**Supplied information**.

::::::::::

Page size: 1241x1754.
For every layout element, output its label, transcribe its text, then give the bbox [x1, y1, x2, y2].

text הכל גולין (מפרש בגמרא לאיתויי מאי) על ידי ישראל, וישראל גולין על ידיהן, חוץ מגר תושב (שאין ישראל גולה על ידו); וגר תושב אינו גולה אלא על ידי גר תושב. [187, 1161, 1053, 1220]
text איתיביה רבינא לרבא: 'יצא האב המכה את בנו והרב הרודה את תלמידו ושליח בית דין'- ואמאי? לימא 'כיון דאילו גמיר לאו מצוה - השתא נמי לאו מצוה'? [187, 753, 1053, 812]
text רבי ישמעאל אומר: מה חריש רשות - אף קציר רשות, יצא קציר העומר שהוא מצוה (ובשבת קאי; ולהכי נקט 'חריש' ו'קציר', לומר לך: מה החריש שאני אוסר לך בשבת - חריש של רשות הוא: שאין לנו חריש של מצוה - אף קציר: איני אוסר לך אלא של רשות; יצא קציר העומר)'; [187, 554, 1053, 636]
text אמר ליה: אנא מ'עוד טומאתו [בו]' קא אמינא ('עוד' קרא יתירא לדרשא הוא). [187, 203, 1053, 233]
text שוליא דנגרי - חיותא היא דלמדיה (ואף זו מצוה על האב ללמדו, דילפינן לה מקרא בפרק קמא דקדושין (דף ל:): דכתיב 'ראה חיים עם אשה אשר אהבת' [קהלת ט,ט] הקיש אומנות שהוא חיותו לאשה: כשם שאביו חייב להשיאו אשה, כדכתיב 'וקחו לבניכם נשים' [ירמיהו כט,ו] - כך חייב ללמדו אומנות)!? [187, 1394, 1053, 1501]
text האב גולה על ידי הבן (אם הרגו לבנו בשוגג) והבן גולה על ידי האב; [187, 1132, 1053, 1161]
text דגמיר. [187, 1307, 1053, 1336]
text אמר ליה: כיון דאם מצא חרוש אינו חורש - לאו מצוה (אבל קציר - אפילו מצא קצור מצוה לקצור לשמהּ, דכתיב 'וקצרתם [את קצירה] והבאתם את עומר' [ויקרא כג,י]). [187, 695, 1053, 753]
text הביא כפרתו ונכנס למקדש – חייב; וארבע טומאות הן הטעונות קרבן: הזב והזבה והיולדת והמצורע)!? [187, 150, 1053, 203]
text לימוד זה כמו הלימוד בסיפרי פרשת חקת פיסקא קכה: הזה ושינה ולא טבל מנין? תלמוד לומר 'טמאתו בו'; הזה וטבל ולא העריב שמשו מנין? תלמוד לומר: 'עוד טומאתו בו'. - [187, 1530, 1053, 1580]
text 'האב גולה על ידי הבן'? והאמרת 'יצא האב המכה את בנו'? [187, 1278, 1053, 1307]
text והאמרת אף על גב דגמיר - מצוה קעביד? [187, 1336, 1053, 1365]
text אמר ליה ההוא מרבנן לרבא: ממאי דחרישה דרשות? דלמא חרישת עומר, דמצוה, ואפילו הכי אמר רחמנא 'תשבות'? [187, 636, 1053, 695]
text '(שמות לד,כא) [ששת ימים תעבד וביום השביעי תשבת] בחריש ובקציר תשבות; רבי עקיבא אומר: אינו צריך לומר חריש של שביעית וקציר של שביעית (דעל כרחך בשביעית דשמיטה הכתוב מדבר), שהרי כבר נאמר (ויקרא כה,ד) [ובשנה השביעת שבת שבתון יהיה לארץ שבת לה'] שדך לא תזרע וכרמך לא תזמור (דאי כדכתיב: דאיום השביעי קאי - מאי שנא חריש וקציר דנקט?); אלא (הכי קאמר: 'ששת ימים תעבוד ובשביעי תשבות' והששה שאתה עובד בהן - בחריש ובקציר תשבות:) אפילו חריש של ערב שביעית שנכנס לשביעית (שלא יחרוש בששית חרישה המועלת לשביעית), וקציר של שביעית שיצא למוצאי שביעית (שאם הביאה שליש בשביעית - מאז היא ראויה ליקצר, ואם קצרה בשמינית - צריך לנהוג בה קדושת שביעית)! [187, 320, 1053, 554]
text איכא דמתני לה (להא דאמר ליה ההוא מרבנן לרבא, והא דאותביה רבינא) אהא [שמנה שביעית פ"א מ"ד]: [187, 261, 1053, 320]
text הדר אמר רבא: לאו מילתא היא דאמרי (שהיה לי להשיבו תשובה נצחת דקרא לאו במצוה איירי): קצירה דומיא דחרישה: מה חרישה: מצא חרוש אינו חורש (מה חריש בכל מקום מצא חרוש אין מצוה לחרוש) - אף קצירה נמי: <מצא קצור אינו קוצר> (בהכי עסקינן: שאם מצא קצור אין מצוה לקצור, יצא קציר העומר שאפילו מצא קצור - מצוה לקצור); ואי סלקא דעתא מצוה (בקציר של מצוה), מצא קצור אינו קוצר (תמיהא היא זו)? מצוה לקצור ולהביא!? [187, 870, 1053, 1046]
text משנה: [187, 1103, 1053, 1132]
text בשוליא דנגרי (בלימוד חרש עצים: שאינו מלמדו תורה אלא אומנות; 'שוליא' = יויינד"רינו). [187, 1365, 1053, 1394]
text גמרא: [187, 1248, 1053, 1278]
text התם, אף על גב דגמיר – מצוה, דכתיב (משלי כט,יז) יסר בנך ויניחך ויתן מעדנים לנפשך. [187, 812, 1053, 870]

::::::::::

**What is expected**. Convert the material above into a Markdown table with the columns No. and Line. Give each nonblank line its own row and number the rows in order.

**Solution to the exercise**.
| No. | Line |
|---|---|
| 1 | Page size: 1241x1754. |
| 2 | For every layout element, output its label, transcribe its text, then give the bbox [x1, y1, x2, y2]. |
| 3 | text הכל גולין (מפרש בגמרא לאיתויי מאי) על ידי ישראל, וישראל גולין על ידיהן, חוץ מגר תושב (שאין ישראל גולה על ידו); וגר תושב אינו גולה אלא על ידי גר תושב. [187, 1161, 1053, 1220] |
| 4 | text איתיביה רבינא לרבא: 'יצא האב המכה את בנו והרב הרודה את תלמידו ושליח בית דין'- ואמאי? לימא 'כיון דאילו גמיר לאו מצוה - השתא נמי לאו מצוה'? [187, 753, 1053, 812] |
| 5 | text רבי ישמעאל אומר: מה חריש רשות - אף קציר רשות, יצא קציר העומר שהוא מצוה (ובשבת קאי; ולהכי נקט 'חריש' ו'קציר', לומר לך: מה החריש שאני אוסר לך בשבת - חריש של רשות הוא: שאין לנו חריש של מצוה - אף קציר: איני אוסר לך אלא של רשות; יצא קציר העומר)'; [187, 554, 1053, 636] |
| 6 | text אמר ליה: אנא מ'עוד טומאתו [בו]' קא אמינא ('עוד' קרא יתירא לדרשא הוא). [187, 203, 1053, 233] |
| 7 | text שוליא דנגרי - חיותא היא דלמדיה (ואף זו מצוה על האב ללמדו, דילפינן לה מקרא בפרק קמא דקדושין (דף ל:): דכתיב 'ראה חיים עם אשה אשר אהבת' [קהלת ט,ט] הקיש אומנות שהוא חיותו לאשה: כשם שאביו חייב להשיאו אשה, כדכתיב 'וקחו לבניכם נשים' [ירמיהו כט,ו] - כך חייב ללמדו אומנות)!? [187, 1394, 1053, 1501] |
| 8 | text האב גולה על ידי הבן (אם הרגו לבנו בשוגג) והבן גולה על ידי האב; [187, 1132, 1053, 1161] |
| 9 | text דגמיר. [187, 1307, 1053, 1336] |
| 10 | text אמר ליה: כיון דאם מצא חרוש אינו חורש - לאו מצוה (אבל קציר - אפילו מצא קצור מצוה לקצור לשמהּ, דכתיב 'וקצרתם [את קצירה] והבאתם את עומר' [ויקרא כג,י]). [187, 695, 1053, 753] |
| 11 | text הביא כפרתו ונכנס למקדש – חייב; וארבע טומאות הן הטעונות קרבן: הזב והזבה והיולדת והמצורע)!? [187, 150, 1053, 203] |
| 12 | text לימוד זה כמו הלימוד בסיפרי פרשת חקת פיסקא קכה: הזה ושינה ולא טבל מנין? תלמוד לומר 'טמאתו בו'; הזה וטבל ולא העריב שמשו מנין? תלמוד לומר: 'עוד טומאתו בו'. - [187, 1530, 1053, 1580] |
| 13 | text 'האב גולה על ידי הבן'? והאמרת 'יצא האב המכה את בנו'? [187, 1278, 1053, 1307] |
| 14 | text והאמרת אף על גב דגמיר - מצוה קעביד? [187, 1336, 1053, 1365] |
| 15 | text אמר ליה ההוא מרבנן לרבא: ממאי דחרישה דרשות? דלמא חרישת עומר, דמצוה, ואפילו הכי אמר רחמנא 'תשבות'? [187, 636, 1053, 695] |
| 16 | text '(שמות לד,כא) [ששת ימים תעבד וביום השביעי תשבת] בחריש ובקציר תשבות; רבי עקיבא אומר: אינו צריך לומר חריש של שביעית וקציר של שביעית (דעל כרחך בשביעית דשמיטה הכתוב מדבר), שהרי כבר נאמר (ויקרא כה,ד) [ובשנה השביעת שבת שבתון יהיה לארץ שבת לה'] שדך לא תזרע וכרמך לא תזמור (דאי כדכתיב: דאיום השביעי קאי - מאי שנא חריש וקציר דנקט?); אלא (הכי קאמר: 'ששת ימים תעבוד ובשביעי תשבות' והששה שאתה עובד בהן - בחריש ובקציר תשבות:) אפילו חריש של ערב שביעית שנכנס לשביעית (שלא יחרוש בששית חרישה המועלת לשביעית), וקציר של שביעית שיצא למוצאי שביעית (שאם הביאה שליש בשביעית - מאז היא ראויה ליקצר, ואם קצרה בשמינית - צריך לנהוג בה קדושת שביעית)! [187, 320, 1053, 554] |
| 17 | text איכא דמתני לה (להא דאמר ליה ההוא מרבנן לרבא, והא דאותביה רבינא) אהא [שמנה שביעית פ"א מ"ד]: [187, 261, 1053, 320] |
| 18 | text הדר אמר רבא: לאו מילתא היא דאמרי (שהיה לי להשיבו תשובה נצחת דקרא לאו במצוה איירי): קצירה דומיא דחרישה: מה חרישה: מצא חרוש אינו חורש (מה חריש בכל מקום מצא חרוש אין מצוה לחרוש) - אף קצירה נמי: <מצא קצור אינו קוצר> (בהכי עסקינן: שאם מצא קצור אין מצוה לקצור, יצא קציר העומר שאפילו מצא קצור - מצוה לקצור); ואי סלקא דעתא מצוה (בקציר של מצוה), מצא קצור אינו קוצר (תמיהא היא זו)? מצוה לקצור ולהביא!? [187, 870, 1053, 1046] |
| 19 | text משנה: [187, 1103, 1053, 1132] |
| 20 | text בשוליא דנגרי (בלימוד חרש עצים: שאינו מלמדו תורה אלא אומנות; 'שוליא' = יויינד"רינו). [187, 1365, 1053, 1394] |
| 21 | text גמרא: [187, 1248, 1053, 1278] |
| 22 | text התם, אף על גב דגמיר – מצוה, דכתיב (משלי כט,יז) יסר בנך ויניחך ויתן מעדנים לנפשך. [187, 812, 1053, 870] |